Our instructor lulled us into some preliminary stretches with soothing talk and relaxing music. “I can do this,” I thought. “I might even be able to shut my eyes and get a quick nap in.” But within a few minutes he walked over to the thermostat and turned up the dial. He started to call out positions that apparently everyone else in the room understood: “updog, downdog, cat, cow, warrior II.”

I barely had one figured out before he was two ahead. The strength and flexibility of those around me was astonishing … so was the amount of sweat pouring off them. My classmates gracefully moved from “eagle” to whatever animal refers to a headstand, and back again. I was still in child’s pose, the one where you get to curl up in a ball and pretend you’re exercising. I was a hot mess … literally.

I decided I needed to go it on my own. There’s a beautiful rail trail near our house that snakes along a lake. It’s completely flat, and I figured it would be a good place to become a runner. I’ve always liked the idea of saying, “I’m just going for a run; be home soon.” It seems so athletic and Cape Cod-ish. So off I went for my “run,” which is a generous way of saying I went for an incredibly slow jog. On my second outing I convinced my son to join me. He outpaced me – and he was walking.

The third time I went, I decided to forego the pretense that I was out for a run and embrace the notion that I was on a fast walk. I listened to a book I’d downloaded for my commute, and something astounding happened: I lost track of time.

I finished the loop but I hadn’t finished the book, and I didn’t want to stop. So I decided to reserve the rest of the book for the next day’s walk, incentive to get back at it. But as soon as I started the trail the following day, my friend Liz called. I spent the next hour walking and talking.

Soon I got creative…I could walk and talk, walk and read, walk and catch up on the news. I downloaded the perfectly personalized playlist with all the cheesy music I secretly adored and marched to the beat of my own soundtrack.

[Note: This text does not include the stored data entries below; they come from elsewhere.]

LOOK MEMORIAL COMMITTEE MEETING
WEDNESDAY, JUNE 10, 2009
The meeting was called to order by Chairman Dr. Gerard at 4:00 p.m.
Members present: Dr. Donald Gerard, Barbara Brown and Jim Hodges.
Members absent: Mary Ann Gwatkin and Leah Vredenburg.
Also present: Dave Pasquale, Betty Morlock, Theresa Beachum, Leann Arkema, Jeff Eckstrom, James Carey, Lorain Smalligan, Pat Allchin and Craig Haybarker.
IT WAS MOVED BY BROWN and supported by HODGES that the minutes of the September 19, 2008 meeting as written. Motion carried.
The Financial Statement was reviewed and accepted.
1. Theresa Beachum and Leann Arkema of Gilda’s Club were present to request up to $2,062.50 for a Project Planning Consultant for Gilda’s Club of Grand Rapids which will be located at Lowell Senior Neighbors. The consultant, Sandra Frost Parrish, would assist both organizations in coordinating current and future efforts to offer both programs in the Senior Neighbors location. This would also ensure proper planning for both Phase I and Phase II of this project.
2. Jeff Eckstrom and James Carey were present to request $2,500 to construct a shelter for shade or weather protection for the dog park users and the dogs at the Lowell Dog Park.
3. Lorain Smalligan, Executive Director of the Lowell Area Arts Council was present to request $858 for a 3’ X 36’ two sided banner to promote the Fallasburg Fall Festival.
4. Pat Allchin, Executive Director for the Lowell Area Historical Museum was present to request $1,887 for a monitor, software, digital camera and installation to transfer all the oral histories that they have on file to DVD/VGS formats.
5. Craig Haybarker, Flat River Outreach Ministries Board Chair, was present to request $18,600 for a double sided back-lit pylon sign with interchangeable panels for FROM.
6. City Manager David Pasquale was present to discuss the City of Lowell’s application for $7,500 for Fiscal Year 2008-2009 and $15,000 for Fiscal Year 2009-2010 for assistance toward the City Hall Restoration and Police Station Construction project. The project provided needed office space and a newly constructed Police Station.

Exercise became the happy byproduct of something else – the “me time” I’d been craving. It doesn’t make me feel euphoric, but it also doesn’t make me want to throw up, so that’s a win. I don’t burn as many calories as a boot camper, and I know that saying “I’m headed out on a walk” lacks the panache of “I’m going for a run.” But I don’t need to force walking on to my to-do list; it wants to be there.

I like that the only person I need to keep up with is me and that I’m the one calling the shots. I’ll never ask myself to do a burpee, but I do try to go farther and faster. So for now I’ll forego the camps and the classes and simply put one foot in front of the other.